> _Record excerpts_
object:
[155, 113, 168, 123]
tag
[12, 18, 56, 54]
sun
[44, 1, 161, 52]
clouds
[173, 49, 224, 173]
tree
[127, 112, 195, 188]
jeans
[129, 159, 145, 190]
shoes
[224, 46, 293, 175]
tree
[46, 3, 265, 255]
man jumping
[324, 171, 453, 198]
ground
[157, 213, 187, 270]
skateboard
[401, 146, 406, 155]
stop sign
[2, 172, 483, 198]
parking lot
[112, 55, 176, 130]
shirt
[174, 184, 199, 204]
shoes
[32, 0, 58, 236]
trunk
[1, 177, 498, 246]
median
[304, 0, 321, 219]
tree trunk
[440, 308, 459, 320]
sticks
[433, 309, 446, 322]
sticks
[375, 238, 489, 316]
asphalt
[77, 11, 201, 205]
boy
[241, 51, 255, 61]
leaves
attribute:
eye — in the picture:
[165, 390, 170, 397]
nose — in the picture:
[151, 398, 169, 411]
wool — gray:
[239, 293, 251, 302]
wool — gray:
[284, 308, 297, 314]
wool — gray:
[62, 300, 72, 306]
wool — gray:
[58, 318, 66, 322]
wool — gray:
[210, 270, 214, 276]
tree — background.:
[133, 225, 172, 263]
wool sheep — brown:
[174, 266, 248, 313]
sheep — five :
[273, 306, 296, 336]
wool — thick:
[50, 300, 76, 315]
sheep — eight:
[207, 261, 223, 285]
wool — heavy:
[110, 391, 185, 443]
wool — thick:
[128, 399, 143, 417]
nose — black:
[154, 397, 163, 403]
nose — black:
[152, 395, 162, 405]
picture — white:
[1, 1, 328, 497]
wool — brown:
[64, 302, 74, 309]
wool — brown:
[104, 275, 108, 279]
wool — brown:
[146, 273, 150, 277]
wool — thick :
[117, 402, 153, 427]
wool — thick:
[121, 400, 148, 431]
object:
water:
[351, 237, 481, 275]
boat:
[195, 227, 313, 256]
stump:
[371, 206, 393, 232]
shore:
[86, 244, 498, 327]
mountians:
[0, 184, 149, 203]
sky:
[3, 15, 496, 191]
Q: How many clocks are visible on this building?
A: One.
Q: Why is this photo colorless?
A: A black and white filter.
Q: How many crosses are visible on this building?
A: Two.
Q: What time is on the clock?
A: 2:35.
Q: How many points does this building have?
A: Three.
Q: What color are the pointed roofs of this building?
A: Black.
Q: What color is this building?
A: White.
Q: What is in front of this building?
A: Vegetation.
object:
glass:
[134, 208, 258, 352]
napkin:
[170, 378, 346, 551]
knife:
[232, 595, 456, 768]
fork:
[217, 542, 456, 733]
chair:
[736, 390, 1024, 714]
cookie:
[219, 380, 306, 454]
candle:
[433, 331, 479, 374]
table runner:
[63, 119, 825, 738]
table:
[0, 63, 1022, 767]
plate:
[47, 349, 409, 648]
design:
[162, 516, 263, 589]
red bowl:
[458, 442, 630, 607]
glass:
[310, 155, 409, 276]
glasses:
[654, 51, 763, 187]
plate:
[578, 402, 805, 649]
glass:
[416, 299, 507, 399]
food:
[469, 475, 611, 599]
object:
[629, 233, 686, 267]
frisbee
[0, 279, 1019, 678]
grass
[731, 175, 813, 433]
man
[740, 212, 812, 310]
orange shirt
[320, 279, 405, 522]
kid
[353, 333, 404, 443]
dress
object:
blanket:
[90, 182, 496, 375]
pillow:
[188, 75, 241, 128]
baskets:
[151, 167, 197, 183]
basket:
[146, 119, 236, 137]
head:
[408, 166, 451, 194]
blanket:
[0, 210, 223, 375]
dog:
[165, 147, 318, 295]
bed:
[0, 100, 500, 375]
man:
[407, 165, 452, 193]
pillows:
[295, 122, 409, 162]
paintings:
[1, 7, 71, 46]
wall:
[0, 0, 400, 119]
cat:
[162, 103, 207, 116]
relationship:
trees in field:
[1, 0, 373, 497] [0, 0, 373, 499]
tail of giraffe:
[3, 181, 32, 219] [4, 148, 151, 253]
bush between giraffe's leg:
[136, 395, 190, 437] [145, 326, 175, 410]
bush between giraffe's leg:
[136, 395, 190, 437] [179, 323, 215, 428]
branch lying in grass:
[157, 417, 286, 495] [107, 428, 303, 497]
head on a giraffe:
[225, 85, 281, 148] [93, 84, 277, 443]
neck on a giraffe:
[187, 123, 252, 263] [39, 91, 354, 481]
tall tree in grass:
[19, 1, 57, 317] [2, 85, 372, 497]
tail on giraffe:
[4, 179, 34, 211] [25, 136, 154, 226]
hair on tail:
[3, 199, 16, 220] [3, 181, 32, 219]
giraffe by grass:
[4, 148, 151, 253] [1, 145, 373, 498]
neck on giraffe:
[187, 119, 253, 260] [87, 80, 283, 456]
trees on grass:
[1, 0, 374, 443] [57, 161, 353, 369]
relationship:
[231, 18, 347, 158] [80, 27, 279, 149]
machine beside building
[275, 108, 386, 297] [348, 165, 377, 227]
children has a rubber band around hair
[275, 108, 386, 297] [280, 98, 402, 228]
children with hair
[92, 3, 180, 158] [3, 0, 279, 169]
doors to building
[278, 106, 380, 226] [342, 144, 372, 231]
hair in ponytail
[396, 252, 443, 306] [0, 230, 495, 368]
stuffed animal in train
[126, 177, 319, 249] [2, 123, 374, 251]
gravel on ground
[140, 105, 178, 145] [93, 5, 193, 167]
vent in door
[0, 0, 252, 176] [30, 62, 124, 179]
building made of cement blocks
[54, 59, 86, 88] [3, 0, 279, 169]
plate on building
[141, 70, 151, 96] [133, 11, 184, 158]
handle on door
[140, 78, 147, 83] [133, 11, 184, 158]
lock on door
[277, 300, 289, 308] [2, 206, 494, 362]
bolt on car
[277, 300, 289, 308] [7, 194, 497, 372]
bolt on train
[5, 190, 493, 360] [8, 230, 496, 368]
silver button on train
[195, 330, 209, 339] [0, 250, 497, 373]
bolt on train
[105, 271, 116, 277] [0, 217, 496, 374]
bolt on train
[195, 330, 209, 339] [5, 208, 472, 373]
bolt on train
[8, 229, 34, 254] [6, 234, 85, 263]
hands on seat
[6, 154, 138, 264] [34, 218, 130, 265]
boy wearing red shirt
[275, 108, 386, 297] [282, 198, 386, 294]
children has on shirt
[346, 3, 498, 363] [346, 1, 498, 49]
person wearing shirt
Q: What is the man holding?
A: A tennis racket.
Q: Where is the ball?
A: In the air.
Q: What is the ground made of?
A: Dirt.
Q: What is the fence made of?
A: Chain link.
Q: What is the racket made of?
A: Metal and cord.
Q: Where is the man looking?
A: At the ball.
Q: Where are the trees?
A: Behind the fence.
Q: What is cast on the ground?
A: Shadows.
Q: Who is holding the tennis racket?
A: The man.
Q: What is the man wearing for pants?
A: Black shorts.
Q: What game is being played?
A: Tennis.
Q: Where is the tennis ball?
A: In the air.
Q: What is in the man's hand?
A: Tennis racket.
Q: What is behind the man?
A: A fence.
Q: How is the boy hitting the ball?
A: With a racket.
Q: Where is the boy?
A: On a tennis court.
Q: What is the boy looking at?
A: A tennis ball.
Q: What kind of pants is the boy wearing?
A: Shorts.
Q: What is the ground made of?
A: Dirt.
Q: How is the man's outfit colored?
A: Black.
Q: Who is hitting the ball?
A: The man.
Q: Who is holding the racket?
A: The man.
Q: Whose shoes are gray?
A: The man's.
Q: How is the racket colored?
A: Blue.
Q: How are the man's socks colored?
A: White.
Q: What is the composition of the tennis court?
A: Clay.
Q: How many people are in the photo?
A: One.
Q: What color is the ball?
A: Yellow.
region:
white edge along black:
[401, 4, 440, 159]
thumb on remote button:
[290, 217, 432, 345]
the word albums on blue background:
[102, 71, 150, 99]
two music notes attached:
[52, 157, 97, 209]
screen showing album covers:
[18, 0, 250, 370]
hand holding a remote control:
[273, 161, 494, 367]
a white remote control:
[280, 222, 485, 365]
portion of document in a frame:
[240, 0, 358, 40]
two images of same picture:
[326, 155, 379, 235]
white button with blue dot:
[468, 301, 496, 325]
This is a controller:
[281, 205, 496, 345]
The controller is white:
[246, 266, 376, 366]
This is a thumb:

> _Task requirements_
Starting with the line that contains "Q: How is the man's outfit colored?", print each line through the last one in the listing. Include both end lines and add nothing.

> _In response_
Q: How is the man's outfit colored?
A: Black.
Q: Who is hitting the ball?
A: The man.
Q: Who is holding the racket?
A: The man.
Q: Whose shoes are gray?
A: The man's.
Q: How is the racket colored?
A: Blue.
Q: How are the man's socks colored?
A: White.
Q: What is the composition of the tennis court?
A: Clay.
Q: How many people are in the photo?
A: One.
Q: What color is the ball?
A: Yellow.
region:
white edge along black:
[401, 4, 440, 159]
thumb on remote button:
[290, 217, 432, 345]
the word albums on blue background:
[102, 71, 150, 99]
two music notes attached:
[52, 157, 97, 209]
screen showing album covers:
[18, 0, 250, 370]
hand holding a remote control:
[273, 161, 494, 367]
a white remote control:
[280, 222, 485, 365]
portion of document in a frame:
[240, 0, 358, 40]
two images of same picture:
[326, 155, 379, 235]
white button with blue dot:
[468, 301, 496, 325]
This is a controller:
[281, 205, 496, 345]
The controller is white:
[246, 266, 376, 366]
This is a thumb:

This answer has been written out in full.